• TEXTO FORNECIDO
De acordo com fontes ouvidas pelo ac24horas na Polícia Federal e no ICMBio, a investigação indica que parte dos produtores rurais e fazendeiros das regiões entre Boca do Acre e Lábrea, no Amazonas, e mais recentemente na Reserva Extrativista Chico Mendes, foram cooptados pelo crime organizado para ajudar a dar aparência lícita ao dinheiro da venda de drogas, assaltos a banco, e outros crimes graves, a partir da venda de gado fictício.

• O QUE FAZER
1) Reproduza palavra por palavra o trecho do texto fornecido que vai de "De acordo com" até "de gado fictício.".
2) Responda com base no texto fornecido:
(a) Em quais dois órgãos estavam as fontes ouvidas pelo ac24horas?
(b) Entre quais duas localidades do Amazonas ficam as regiões mencionadas?
(c) A partir da venda de quê o dinheiro ganhava aparência lícita?

• Dados armazenados
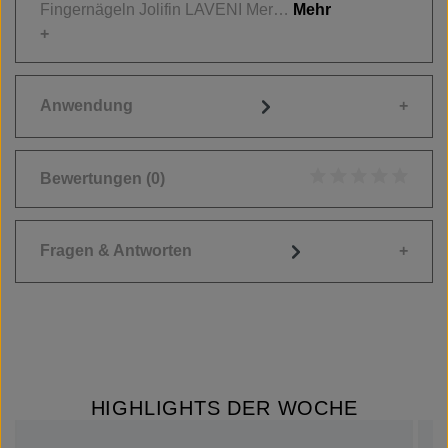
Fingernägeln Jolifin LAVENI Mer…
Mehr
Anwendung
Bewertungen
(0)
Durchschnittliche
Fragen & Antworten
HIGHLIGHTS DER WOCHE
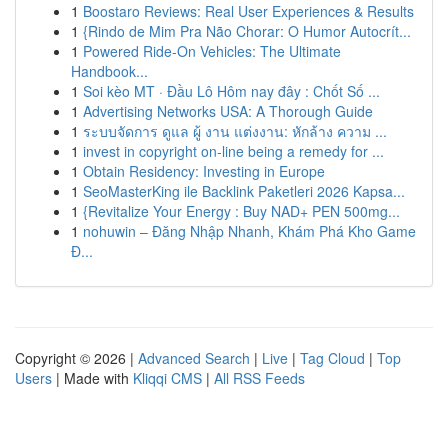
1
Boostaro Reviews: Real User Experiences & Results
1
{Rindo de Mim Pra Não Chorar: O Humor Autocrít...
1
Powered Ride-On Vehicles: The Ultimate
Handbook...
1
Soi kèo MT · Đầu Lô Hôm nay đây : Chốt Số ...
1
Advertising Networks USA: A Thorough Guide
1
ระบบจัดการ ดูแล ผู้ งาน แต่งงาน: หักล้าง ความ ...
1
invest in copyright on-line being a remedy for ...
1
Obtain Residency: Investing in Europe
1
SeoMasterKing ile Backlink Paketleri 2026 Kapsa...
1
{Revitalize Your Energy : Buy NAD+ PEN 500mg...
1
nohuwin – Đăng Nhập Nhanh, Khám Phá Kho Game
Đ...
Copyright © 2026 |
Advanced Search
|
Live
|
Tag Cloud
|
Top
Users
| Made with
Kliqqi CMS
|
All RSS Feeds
---
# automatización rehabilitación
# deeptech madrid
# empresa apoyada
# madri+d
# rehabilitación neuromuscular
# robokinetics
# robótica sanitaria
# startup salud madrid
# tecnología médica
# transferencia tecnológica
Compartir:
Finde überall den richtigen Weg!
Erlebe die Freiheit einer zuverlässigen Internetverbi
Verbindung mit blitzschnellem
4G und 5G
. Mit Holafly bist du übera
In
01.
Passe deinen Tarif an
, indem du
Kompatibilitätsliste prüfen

• RESPOSTAS POR TAREFA
1)
De acordo com fontes ouvidas pelo ac24horas na Polícia Federal e no ICMBio, a investigação indica que parte dos produtores rurais e fazendeiros das regiões entre Boca do Acre e Lábrea, no Amazonas, e mais recentemente na Reserva Extrativista Chico Mendes, foram cooptados pelo crime organizado para ajudar a dar aparência lícita ao dinheiro da venda de drogas, assaltos a banco, e outros crimes graves, a partir da venda de gado fictício.

2)
(a) Na Polícia Federal e no ICMBio.
(b) Entre Boca do Acre e Lábrea.
(c) Da venda de gado fictício.